Read hfboards, I think. There’s about 5 threads on Team Canada World Jrs and I think the second one has the comments from observers re: Toffoli. It sounds to me like he has no problem taking full advantage of weak opponents in the OHL, but doesn’t do so well against more equal opponents. It sounds like he’s far from a sure thing. He may end up doing nothing. It’s too early to tell, but certainly too early to say it has or will be a success.
yeah, except no.
sniping is sniping. he’s not overpowering people. he’s not blowing past people. he’s a shooter. a really good one.
If he has trouble keeping up with the best 19 year olds in his country, he’s probably going to have trouble keeping up with the best 19-42 year olds in the world.
It’s not that he just wasn’t skating as well as everyone else, he was shut down.
There are a lot of players in the OHL who will probably never make it to the AHL even. I’m sure a lot of his goals were against players like these who give him too much time and space. A good NHL defenseman will be all over his ass, so he’s going to have a harder time getting his opportunities.
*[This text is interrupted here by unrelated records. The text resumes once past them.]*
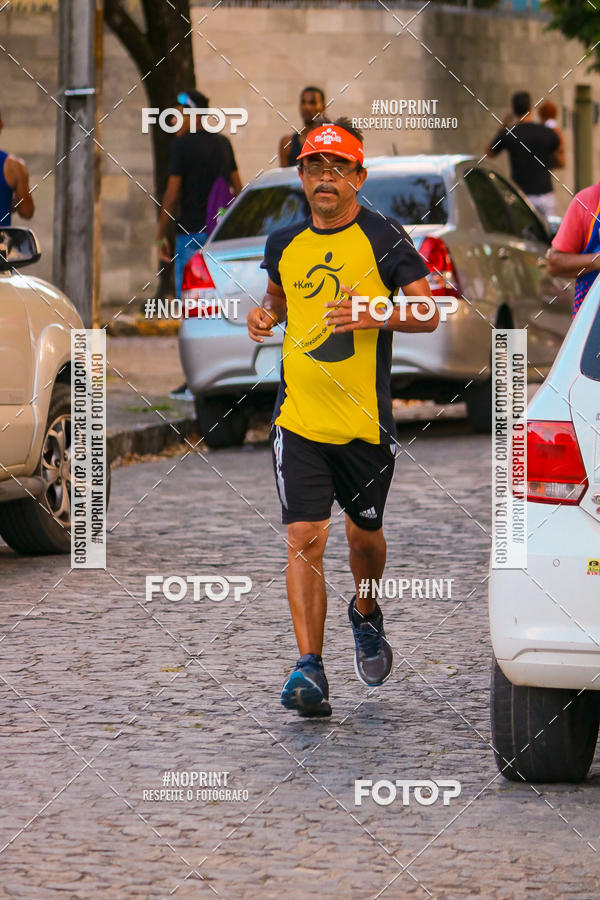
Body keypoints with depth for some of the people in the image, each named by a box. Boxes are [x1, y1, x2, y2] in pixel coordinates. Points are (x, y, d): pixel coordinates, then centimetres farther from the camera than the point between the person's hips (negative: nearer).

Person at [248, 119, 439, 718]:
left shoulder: (384, 240, -4)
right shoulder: (284, 244, 8)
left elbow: (429, 314, -4)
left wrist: (375, 315, -21)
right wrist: (264, 315, 4)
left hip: (365, 420, -1)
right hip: (298, 417, 2)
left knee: (363, 534, 13)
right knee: (304, 539, -10)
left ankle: (366, 616, 45)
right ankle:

I’m just saying it’s verrrrrrrrrrrrrrrrrry far from a sure thing we have in Toffoli. Certainly too soon to say he’s going to end up as a good DL pick.
there are no sure things, you are right about that.
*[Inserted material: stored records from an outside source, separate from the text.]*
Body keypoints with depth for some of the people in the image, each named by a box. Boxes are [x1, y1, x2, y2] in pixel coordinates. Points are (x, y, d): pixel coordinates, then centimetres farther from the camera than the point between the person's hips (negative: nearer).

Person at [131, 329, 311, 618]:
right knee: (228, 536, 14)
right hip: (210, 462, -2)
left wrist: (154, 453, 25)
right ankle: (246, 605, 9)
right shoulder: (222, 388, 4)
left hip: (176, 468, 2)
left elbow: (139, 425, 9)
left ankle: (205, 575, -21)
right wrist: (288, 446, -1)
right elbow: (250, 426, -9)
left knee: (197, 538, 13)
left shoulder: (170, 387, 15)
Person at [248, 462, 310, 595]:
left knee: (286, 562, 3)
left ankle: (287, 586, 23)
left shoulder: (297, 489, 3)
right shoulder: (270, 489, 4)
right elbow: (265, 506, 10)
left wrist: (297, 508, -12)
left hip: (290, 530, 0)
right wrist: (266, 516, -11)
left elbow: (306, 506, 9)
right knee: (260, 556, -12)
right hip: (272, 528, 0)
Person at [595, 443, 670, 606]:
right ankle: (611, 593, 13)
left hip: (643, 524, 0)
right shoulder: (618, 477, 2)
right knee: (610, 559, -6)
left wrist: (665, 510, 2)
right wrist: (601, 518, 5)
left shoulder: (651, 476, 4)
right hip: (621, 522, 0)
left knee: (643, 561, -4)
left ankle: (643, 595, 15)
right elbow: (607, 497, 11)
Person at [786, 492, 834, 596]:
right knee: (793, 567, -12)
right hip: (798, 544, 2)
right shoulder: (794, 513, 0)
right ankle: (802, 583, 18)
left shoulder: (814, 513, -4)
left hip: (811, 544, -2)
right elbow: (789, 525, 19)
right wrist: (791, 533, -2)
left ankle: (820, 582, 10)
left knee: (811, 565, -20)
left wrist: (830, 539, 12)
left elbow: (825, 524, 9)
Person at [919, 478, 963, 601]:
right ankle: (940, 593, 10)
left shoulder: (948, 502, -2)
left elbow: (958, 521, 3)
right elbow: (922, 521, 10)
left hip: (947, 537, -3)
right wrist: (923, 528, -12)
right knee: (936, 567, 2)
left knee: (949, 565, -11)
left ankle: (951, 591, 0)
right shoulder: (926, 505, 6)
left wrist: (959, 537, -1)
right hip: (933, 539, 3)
but i wouldn’t put too much faith in what a bunch of “experts” on message boards say. p.s. toffoli was not shut down in the selection camp games — he scored two goals in the game the day before he was cut, — and the same rocket scientists who cut toffoli this year cut ryan nugent-hopkins the year before. and both of those teams lost, so etc. etc.
If DL is the boss, then ultimately everything goes back to him,
but the real fault is TM’s. And I bitched about this forever on LAKI as BringBackTheShieldJersey that one of TM’s weaknesses was that he didn’t know what to do with forwards, especially young forwards that were not muckers. Not a single, young, offensive-minded forward worked under TM. None. TM’s got a reputation as a “teacher” but that’s largely crap; he couldn’t teach these guys how to make it work here, and thus largely forced DL’s hand into trading them. It’s an old debate, sorry. But I just don’t think that people understand the long-term negative impact that TM had on the Kings.
Not saying DS was the best hire, but at least TM's gone.
by soccersucks on Jan 17, 2012 5:44 PM PST reply actions 1 recs
he didn’t know what to do with forwards, especially young forwards that were not muckers
That’s a fair criticism.
You could even say that DL kept giving him players DL believed in, but TM didn’t feel the same way. As close as they were.
Dinglebarnin' It JftC
Thank you for the comprehensive list.
I was always wondering why DL would draft the Mollers, et al when all they talked about was “hard areas”, “heavy bodies”, “heavy sticks”, “net presence”, “intangibles”, blablabla.
despite their size, moller, roe (now gone) and vey are not wimpy. but, yeah, there's some kind of disconnect, or there was.
Lombardi says a lot of things, including things that contradict the other things. I wouldn’t worry about it too much.
Holloway (6’ 200lb) now has 32 points in 38 games in the SEL. That translates to 25 points in the NHL. That would put him 4th on the team (tied with Dustin Brown).